État actuel de l'épidémie :
raisons pour lesquelles nous devons redoubler d'effort

1. Les cas de nouvelles infections augmentent

Le nombre de Canadiens séropositifs augmente toujours. À la fin de 2002, environ 56 000 personnes au Canada étaient séropositives 2, une augmentation de 12 p. cent par rapport aux estimations de 1999. En fonction des catégories d'exposition, le nombre de cas d'infection en 2002 était composé de 32 500 hommes homosexuels (58 p. cent au total), de 11 000 personnes qui utilisent des drogues injectables (20 p. cent au total), de 10 000 hétérosexuels (18 p. cent), de 2 200 homosexuels qui utilisent des drogues injectables (4 p. cent) et de 300 cas liés à d'autres catégories d'exposition (moins de 1 p. cent).

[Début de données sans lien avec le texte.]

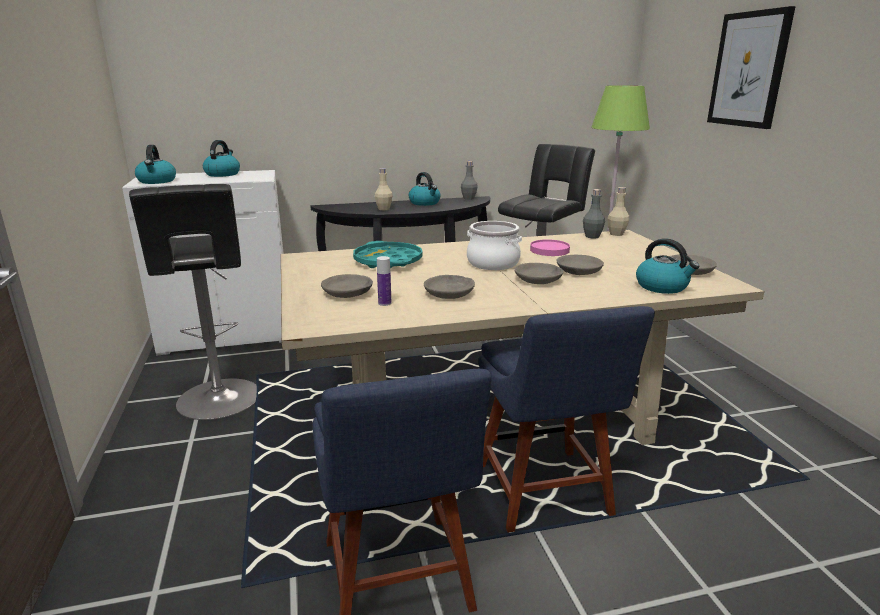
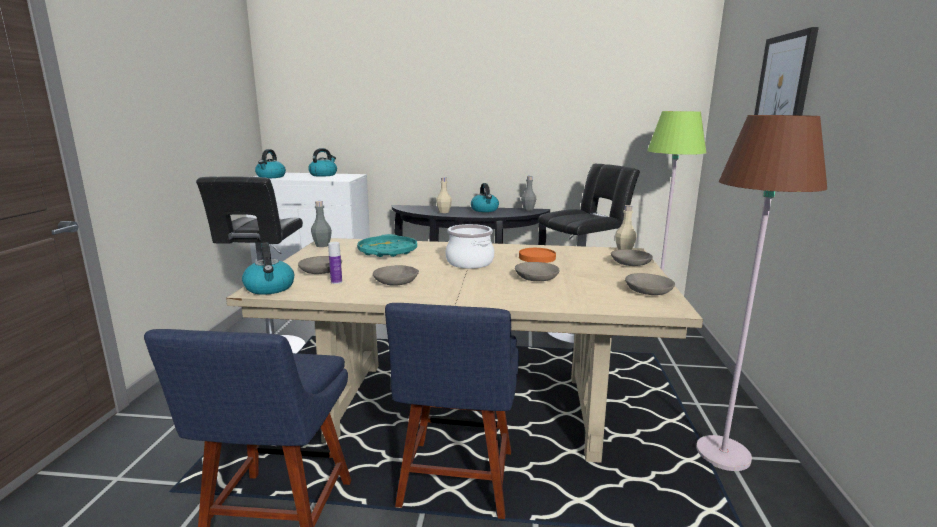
camera: 20 degrees right, 5 degrees down
(538, 280) = (488, 280): grey bowl -> grey bowl (631, 263)
(549, 250) = (537, 258): pink plate -> orange plate
(592, 236) = (596, 250): grey bottle -> grey bottle (322, 245)
(662, 287) = (597, 301): kettle -> kettle (270, 288)
(740, 413) = (723, 454): none -> brown floor lamp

Environ 17 000 des 56 000 personnes séropositives au Canada, soit environ 30 pour cent, ne savent pas qu'elles sont infectées. Elles constituent « l'épidémie cachée » : les personnes qui, ignorant leur état, ne peuvent avoir accès à des services de soutien, de traitement et de prévention qui pourraient les aider à gérer leur maladie et à prolonger leur vie. Un nombre important de personnes de ce groupe ne sont pas diagnostiquées avant les dernières phases de la maladie, alors que les médicaments ne sont plus vraiment efficaces.

Le nombre de nouveaux cas d'infection continue de croître au même rythme qu'il y a trois ans. Au Canada, on comptait environ de 2 800 à 5 200 nouvelles infections en 2002; de ce nombre, entre 600 et 1 200 cas se trouvaient chez les femmes, soit une proportion de 23 p. cent.

Le VIH continue d'avoir un impact disproportionné sur certains segments de la société. Selon les estimations de 2002 par catégorie d'exposition, les hommes ayant des relations avec d'autres hommes constituent la majorité des nouvelles infections, soit de 1 000 à 2 000 cas (40 p. cent du total de nouveaux cas à l'échelle nationale). La proportion de nouvelles infections parmi les personnes qui utilisent des drogues injectables était de 30 p. cent, et 24 p. cent était attribuable à la catégorie des hétérosexuels.

La catégorie d'exposition « hétérosexuels » est un groupe varié comprenant les personnes qui ont eu un contact sexuel avec une personne séropositive ou qui présente un risqué élevé de contracter le virus (personnes qui utilisent des drogues injectables ou hommes bisexuels), les personnes nées dans un pays où le VIH est endémique et celles qui n'ont pas de risque particulier sinon que d'avoir eu des relations sexuelles avec un partenaire du sexe opposé. On a estimé qu'en 2002, il y avait entre 3 700 et 5 700 cas d'infection au VIH, et entre 250 et 450 de ces nouveaux cas proviennent d'un pays où le VIH est endémique. Ces données représentent respectivement de 7 à 10 p. cent du total des cas d'infection, et de 6 à 12 p. cent du total des nouveaux cas au Canada.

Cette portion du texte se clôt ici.